Task to complete -
Which lines in the material below contain the string "upper"? Pull out each of those lines and copy it.

(Recorded data)
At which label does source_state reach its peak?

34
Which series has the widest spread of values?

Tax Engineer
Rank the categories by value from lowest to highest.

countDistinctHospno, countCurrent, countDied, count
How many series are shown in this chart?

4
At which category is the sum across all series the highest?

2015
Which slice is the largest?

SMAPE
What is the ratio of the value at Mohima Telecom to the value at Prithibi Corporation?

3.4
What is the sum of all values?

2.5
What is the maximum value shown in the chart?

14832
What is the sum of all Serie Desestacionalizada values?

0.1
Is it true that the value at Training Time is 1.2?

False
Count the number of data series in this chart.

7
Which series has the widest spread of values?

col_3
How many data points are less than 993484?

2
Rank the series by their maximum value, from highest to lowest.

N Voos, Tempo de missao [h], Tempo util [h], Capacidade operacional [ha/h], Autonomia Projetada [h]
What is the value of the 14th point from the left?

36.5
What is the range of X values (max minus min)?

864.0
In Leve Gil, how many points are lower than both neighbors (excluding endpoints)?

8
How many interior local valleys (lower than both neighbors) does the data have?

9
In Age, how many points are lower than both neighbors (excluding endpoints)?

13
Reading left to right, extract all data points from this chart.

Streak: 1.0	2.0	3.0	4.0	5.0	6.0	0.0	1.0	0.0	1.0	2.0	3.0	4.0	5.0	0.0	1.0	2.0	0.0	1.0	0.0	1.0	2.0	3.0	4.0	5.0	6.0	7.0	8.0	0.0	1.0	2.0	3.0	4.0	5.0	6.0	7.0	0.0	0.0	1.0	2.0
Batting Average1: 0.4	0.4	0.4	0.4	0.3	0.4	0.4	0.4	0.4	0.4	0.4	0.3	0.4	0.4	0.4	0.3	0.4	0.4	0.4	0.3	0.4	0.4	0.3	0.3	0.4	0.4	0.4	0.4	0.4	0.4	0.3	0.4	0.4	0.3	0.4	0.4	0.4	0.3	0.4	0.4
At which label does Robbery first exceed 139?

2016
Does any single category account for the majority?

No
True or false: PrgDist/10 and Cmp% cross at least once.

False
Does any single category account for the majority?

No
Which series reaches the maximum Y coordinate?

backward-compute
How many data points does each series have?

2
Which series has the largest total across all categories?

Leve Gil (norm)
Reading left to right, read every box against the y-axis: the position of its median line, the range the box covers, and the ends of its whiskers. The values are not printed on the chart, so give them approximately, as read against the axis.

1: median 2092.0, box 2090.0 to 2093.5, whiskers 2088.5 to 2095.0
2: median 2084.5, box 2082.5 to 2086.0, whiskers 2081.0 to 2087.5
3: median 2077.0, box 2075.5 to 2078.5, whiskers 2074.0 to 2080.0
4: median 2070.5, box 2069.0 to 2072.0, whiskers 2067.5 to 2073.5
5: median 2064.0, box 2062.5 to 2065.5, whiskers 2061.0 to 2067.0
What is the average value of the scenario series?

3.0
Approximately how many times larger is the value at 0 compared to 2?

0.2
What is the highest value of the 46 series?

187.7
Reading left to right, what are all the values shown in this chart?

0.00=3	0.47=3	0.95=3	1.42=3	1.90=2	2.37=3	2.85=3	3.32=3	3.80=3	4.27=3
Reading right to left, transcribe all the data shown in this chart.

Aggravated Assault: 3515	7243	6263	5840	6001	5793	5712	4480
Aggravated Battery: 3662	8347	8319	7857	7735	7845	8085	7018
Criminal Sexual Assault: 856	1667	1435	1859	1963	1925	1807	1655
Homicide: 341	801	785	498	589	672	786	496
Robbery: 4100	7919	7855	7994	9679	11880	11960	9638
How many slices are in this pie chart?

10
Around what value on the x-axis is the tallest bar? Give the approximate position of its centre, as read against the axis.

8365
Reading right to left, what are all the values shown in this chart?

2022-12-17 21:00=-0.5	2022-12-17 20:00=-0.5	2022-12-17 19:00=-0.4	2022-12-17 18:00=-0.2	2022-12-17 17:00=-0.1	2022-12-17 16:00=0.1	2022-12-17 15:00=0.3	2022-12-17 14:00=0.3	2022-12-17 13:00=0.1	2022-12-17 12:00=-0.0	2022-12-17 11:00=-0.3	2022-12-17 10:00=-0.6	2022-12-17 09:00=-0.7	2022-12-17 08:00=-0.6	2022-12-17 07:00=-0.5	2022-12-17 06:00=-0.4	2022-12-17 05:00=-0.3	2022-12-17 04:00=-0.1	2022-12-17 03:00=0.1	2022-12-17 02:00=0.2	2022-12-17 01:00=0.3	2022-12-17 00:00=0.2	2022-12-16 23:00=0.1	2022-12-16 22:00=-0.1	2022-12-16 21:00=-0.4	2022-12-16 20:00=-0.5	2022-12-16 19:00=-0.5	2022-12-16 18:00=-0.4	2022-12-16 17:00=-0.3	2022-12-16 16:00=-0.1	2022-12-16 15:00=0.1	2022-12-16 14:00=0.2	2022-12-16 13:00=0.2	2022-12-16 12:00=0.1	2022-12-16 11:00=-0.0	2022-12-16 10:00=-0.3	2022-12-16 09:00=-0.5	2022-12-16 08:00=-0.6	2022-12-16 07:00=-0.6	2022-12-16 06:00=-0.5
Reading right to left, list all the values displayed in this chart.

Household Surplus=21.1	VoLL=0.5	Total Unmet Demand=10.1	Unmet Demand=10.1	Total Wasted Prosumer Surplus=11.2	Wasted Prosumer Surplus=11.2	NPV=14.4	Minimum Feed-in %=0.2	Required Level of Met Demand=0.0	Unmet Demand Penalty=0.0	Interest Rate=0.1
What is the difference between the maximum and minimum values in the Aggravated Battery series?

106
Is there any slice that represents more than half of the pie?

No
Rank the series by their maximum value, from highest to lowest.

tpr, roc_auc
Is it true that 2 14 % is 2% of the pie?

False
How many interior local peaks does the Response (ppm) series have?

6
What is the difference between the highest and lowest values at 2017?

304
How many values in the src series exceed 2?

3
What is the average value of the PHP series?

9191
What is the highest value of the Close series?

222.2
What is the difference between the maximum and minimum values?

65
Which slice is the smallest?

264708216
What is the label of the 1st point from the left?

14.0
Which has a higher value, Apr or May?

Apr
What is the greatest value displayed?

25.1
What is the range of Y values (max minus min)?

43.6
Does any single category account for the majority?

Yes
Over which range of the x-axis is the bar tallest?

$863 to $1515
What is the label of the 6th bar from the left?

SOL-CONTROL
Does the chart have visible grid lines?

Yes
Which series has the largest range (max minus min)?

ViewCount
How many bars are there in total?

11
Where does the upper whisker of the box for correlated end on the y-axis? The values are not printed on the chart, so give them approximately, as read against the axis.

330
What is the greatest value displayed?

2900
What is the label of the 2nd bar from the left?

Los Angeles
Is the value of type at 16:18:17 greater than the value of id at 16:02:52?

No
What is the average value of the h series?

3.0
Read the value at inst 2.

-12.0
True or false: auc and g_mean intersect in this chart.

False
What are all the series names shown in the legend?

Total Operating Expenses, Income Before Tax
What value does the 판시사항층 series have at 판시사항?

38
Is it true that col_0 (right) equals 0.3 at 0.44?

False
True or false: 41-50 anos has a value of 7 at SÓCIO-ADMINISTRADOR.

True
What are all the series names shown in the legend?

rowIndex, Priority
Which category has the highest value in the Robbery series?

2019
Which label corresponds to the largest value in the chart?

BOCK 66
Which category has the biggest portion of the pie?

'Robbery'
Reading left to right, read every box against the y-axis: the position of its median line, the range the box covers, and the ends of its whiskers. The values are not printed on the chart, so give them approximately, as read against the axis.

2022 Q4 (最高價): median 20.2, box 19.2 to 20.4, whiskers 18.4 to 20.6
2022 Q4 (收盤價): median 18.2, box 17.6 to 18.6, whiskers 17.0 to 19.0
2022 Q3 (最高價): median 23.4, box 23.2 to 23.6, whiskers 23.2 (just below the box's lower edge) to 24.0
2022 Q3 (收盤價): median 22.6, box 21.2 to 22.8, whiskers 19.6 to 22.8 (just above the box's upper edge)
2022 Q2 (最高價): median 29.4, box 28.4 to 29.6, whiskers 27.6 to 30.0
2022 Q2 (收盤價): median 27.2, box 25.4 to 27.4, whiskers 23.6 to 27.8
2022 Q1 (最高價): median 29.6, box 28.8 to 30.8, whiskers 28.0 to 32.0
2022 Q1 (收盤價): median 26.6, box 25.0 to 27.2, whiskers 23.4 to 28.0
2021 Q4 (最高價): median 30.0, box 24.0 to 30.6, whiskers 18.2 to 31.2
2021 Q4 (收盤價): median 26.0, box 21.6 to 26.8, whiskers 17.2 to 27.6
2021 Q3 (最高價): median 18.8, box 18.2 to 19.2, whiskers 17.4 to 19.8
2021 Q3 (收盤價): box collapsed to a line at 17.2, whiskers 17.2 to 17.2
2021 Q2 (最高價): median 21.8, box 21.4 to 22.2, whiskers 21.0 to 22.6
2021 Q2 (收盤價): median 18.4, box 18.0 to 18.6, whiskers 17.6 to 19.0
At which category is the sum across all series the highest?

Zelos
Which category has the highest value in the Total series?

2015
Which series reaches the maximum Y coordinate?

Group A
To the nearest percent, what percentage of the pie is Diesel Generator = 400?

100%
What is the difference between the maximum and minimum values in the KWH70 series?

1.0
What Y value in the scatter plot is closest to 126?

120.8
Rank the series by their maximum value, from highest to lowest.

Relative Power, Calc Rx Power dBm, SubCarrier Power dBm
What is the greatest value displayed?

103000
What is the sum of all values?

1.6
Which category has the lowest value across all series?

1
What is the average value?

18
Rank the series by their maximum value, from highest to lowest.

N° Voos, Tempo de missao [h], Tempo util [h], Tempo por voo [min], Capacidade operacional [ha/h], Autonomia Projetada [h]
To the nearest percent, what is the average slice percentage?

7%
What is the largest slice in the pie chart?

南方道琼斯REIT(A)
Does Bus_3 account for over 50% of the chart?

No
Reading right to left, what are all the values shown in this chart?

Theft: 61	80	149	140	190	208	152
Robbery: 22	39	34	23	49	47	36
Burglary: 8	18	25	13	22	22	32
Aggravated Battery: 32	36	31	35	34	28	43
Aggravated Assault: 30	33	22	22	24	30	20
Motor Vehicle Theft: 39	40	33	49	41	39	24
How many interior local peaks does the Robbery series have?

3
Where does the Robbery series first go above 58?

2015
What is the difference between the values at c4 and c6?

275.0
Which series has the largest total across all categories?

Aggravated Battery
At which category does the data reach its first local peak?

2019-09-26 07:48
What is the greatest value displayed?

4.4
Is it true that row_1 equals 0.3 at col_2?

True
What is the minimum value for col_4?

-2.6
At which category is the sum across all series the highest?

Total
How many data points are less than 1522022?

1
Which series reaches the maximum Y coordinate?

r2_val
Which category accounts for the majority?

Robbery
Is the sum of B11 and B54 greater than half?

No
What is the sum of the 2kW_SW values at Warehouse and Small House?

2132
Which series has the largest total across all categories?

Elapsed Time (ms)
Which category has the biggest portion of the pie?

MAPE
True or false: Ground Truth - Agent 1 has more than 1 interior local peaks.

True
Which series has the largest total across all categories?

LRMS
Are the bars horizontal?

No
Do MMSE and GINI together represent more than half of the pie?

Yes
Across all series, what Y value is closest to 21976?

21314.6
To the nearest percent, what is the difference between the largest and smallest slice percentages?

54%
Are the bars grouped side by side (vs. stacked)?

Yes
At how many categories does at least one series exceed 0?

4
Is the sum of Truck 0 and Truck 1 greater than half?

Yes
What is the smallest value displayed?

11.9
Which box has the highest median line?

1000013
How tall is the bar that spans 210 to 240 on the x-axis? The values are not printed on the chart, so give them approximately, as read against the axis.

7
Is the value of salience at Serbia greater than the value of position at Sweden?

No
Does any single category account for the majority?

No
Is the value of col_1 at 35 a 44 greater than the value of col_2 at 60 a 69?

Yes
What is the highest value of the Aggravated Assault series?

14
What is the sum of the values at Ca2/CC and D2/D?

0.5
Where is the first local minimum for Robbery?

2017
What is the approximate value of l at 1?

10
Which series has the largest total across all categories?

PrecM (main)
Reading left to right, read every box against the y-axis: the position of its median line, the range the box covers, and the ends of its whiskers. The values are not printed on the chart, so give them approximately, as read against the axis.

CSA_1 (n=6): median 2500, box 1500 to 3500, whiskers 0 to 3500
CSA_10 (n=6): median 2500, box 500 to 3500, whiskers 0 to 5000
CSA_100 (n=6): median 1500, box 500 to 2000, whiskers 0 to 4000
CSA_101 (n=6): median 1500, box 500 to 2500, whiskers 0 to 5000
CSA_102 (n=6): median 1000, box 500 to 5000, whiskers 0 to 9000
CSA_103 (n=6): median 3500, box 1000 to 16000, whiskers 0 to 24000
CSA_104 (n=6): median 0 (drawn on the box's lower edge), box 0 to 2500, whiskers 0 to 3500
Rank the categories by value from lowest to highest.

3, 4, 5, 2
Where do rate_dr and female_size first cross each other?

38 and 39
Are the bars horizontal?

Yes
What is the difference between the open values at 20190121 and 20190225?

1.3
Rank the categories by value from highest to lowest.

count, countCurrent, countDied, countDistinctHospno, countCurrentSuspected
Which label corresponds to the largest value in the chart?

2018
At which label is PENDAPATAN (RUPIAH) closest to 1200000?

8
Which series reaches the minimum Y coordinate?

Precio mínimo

Written answer -
Where does the upper whisker of the box for correlated end on the y-axis? The values are not printed on the chart, so give them approximately, as read against the axis.
2022 Q3 (收盤價): median 22.6, box 21.2 to 22.8, whiskers 19.6 to 22.8 (just above the box's upper edge)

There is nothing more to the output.